While the business has been growing steadily, a lot of Ultra’s clients are from outside of Gdansk. The founders actually decided to set up here as opposed to any other Polish city – Warsaw would have been the obvious choice – because of the great quality of life offered by the coastal location. “In this line of business we could work from anywhere,” says Galinski. “We like Gdansk and its atmosphere; the art scene is very strong and new places to go out are flourishing.”

One of the districts that has been transformed in recent years is Wrzeszcz, north of the city centre. For a long time the neighbourhood was rough around the edges, plagued by petty crime and social issues. Today cafés and restaurants are revitalising the area one street at a time. Key to their success is a determination to activate the surrounding community rather than simply lure tourists from the pretty medieval centre around the Dlugi Targ (the Long Market).

Kurhaus is precisely such a venture: a neighbourhood café with the ambition to bring quality coffee to its Wrzeszcz locale. Named after a German term for a health spa, it’s owned by Milena Kotecka, a 28-year-old psychology graduate, and celebrated its first anniversary in August. Kurhaus’s wooden chairs, where customers perch to sip coffee roasted by Krakow-based Coffee Proficiency, are iconic pieces from Poland’s communist-era modernist design movement. “We feel we have started an influx of new, hip places to the area,” says barista Marta Majewska, who moved to Gdansk from Warsaw. “The café’s sales generated a profit one month after its opening and we already have a strong local following.”

Districts such as Wrzeszcz are key to the quality of life you hear so much about from those who have moved to Gdansk from other cities. And it isn’t all about burgeoning business opportunities. To understand how residents make the most of their free time, take a trip to Sopot, Poland’s most popular summer resort, 13km northwest along the Baltic coast. As well as sandy beaches and a vibrant nightlife, the town offers a slower pace of life away from the daily rush of the city.

The town is bisected by Bohaterow Monte Cassino Street, a busy boulevard of shops and cafés that leads down to the waterfront, which in turn is dominated by the imposing structure of the Grand Hotel. On summer weekends the beach here is packed, the marina filled with yachts and the long wooden pier heaving with urban escapees.

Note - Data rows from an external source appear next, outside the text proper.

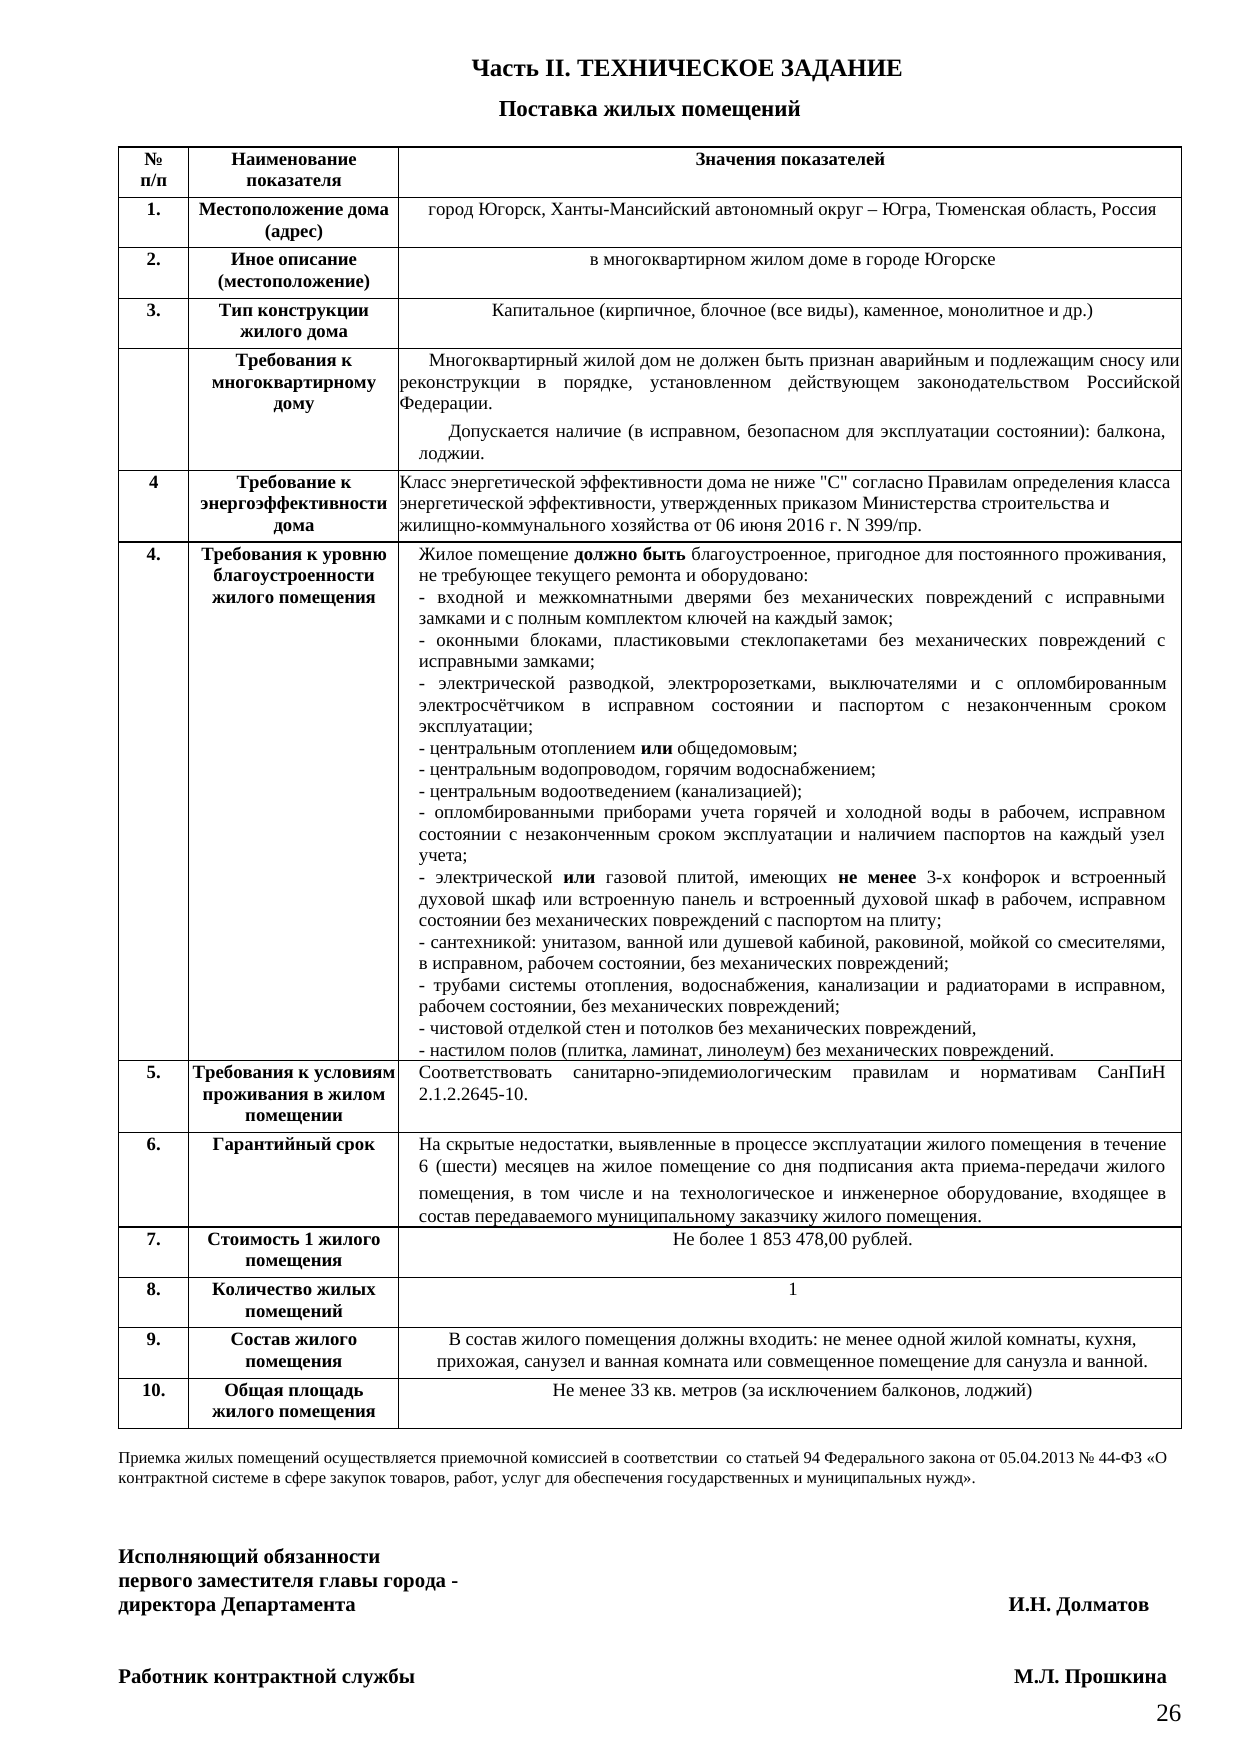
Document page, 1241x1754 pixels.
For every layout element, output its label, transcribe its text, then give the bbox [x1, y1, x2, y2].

table_cell Требования к условиям проживания в жилом помещении [189, 1061, 398, 1132]
table_cell 8. [119, 1278, 188, 1327]
table_cell Капитальное (кирпичное, блочное (все виды), каменное, монолитное и др.) [399, 299, 1181, 348]
table_cell в многоквартирном жилом доме в городе Югорске [399, 248, 1181, 298]
table_cell 1 [399, 1278, 1181, 1327]
table_cell Гарантийный срок [189, 1133, 398, 1226]
table_cell 4 [119, 471, 188, 541]
table_cell 5. [119, 1061, 188, 1132]
table_cell 3. [119, 299, 188, 348]
table_cell Количество жилых помещений [189, 1278, 398, 1327]
table_cell Не более 1 853 478,00 рублей. [399, 1228, 1181, 1277]
table_cell Стоимость 1 жилого помещения [189, 1228, 398, 1277]
table_cell 9. [119, 1328, 188, 1378]
table_cell 6. [119, 1133, 188, 1226]
table_cell Состав жилого помещения [189, 1328, 398, 1378]
table_cell [119, 349, 188, 469]
table_cell 2. [119, 248, 188, 298]
table_header Значения показателей [399, 148, 1181, 197]
table_cell 7. [119, 1228, 188, 1277]
table_cell Класс энергетической эффективности дома не ниже "С" согласно Правилам определения класса энергетической эффективности, утвержденных приказом Министерства строительства и жилищно-коммунального хозяйства от 06 июня 2016 г. N 399/пр. [399, 471, 1181, 541]
table_cell 4. [119, 543, 188, 1060]
text Исполняющий обязанности [118, 1544, 1181, 1568]
table_cell Иное описание (местоположение) [189, 248, 398, 298]
text Приемка жилых помещений осуществляется приемочной комиссией в соответствии со статьей 94 Федерального закона от 05.04.2013 № 44-ФЗ «О контрактной системе в сфере закупок товаров, работ, услуг для обеспечения государственных и муниципальных нужд». [118, 1448, 1181, 1487]
table_cell город Югорск, Ханты-Мансийский автономный округ – Югра, Тюменская область, Россия [399, 198, 1181, 247]
text Поставка жилых помещений [118, 95, 1181, 121]
table_cell Общая площадь жилого помещения [189, 1379, 398, 1428]
table_cell Требования к уровню благоустроенности жилого помещения [189, 543, 398, 1060]
table_cell 1. [119, 198, 188, 247]
table_cell Тип конструкции жилого дома [189, 299, 398, 348]
table_cell Не менее 33 кв. метров (за исключением балконов, лоджий) [399, 1379, 1181, 1428]
table_cell Жилое помещение должно быть благоустроенное, пригодное для постоянного проживания, не требующее текущего ремонта и оборудовано: - входной и межкомнатными дверями без механических повреждений с исправными замками и с полным комплектом ключей на каждый замок; - оконными блоками, пластиковыми стеклопакетами без механических повреждений с исправными замками; - электрической разводкой, электророзетками, выключателями и с опломбированным электросчётчиком в исправном состоянии и паспортом с незаконченным сроком эксплуатации; - центральным отоплением или общедомовым; - центральным водопроводом, горячим водоснабжением; - центральным водоотведением (канализацией); - опломбированными приборами учета горячей и холодной воды в рабочем, исправном состоянии с незаконченным сроком эксплуатации и наличием паспортов на каждый узел учета; - электрической или газовой плитой, имеющих не менее 3-х конфорок и встроенный духовой шкаф или встроенную панель и встроенный духовой шкаф в рабочем, исправном состоянии без механических повреждений с паспортом на плиту; - сантехникой: унитазом, ванной или душевой кабиной, раковиной, мойкой со смесителями, в исправном, рабочем состоянии, без механических повреждений; - трубами системы отопления, водоснабжения, канализации и радиаторами в исправном, рабочем состоянии, без механических повреждений; - чистовой отделкой стен и потолков без механических повреждений, - настилом полов (плитка, ламинат, линолеум) без механических повреждений. [399, 543, 1181, 1060]
table_cell Местоположение дома (адрес) [189, 198, 398, 247]
text директора Департамента И.Н. Долматов [118, 1592, 1181, 1616]
table_cell В состав жилого помещения должны входить: не менее одной жилой комнаты, кухня, прихожая, санузел и ванная комната или совмещенное помещение для санузла и ванной. [399, 1328, 1181, 1378]
text первого заместителя главы города - [118, 1568, 1181, 1592]
table_cell Соответствовать санитарно-эпидемиологическим правилам и нормативам СанПиН 2.1.2.2645-10. [399, 1061, 1181, 1132]
table_cell Требования к многоквартирному дому [189, 349, 398, 469]
table_cell Многоквартирный жилой дом не должен быть признан аварийным и подлежащим сносу или реконструкции в порядке, установленном действующем законодательством Российской Федерации. Допускается наличие (в исправном, безопасном для эксплуатации состоянии): балкона, лоджии. [399, 349, 1181, 469]
table_header Наименование показателя [189, 148, 398, 197]
table_cell 10. [119, 1379, 188, 1428]
text Часть II. ТЕХНИЧЕСКОЕ ЗАДАНИЕ [118, 53, 1181, 82]
table_header № п/п [119, 148, 188, 197]
table_cell Требование к энергоэффективности дома [189, 471, 398, 541]
text Работник контрактной службы М.Л. Прошкина [118, 1664, 1181, 1688]
table_cell На скрытые недостатки, выявленные в процессе эксплуатации жилого помещения в течение 6 (шести) месяцев на жилое помещение со дня подписания акта приема-передачи жилого помещения, в том числе и на технологическое и инженерное оборудование, входящее в состав передаваемого муниципальному заказчику жилого помещения. [399, 1133, 1181, 1226]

Back in the mayor’s office in Gdansk, Adamowicz outlines his plans for the city he has served since 1998. By 2020 he aims to spend €1.2bn on a range of key infrastructure investments and civic improvements, including new tram lines, sports facilities, two new schools and 10 nurseries. Once he has finished overhauling the city’s infrastructure, he wants to expand and enhance its urban common space.

As Poland’s prime vantage point on the Baltic Sea and its gateway to sea trade, Gdansk has a lot going for it in a country set to blossom in the coming years. But as home to the European Solidarity Centre, the rusty edifice commemorating the trade union situated poignantly in the heart of the city’s shipyard, Gdansk is also well placed to bridge the gap between Poland’s bright future and its troubled and complex past.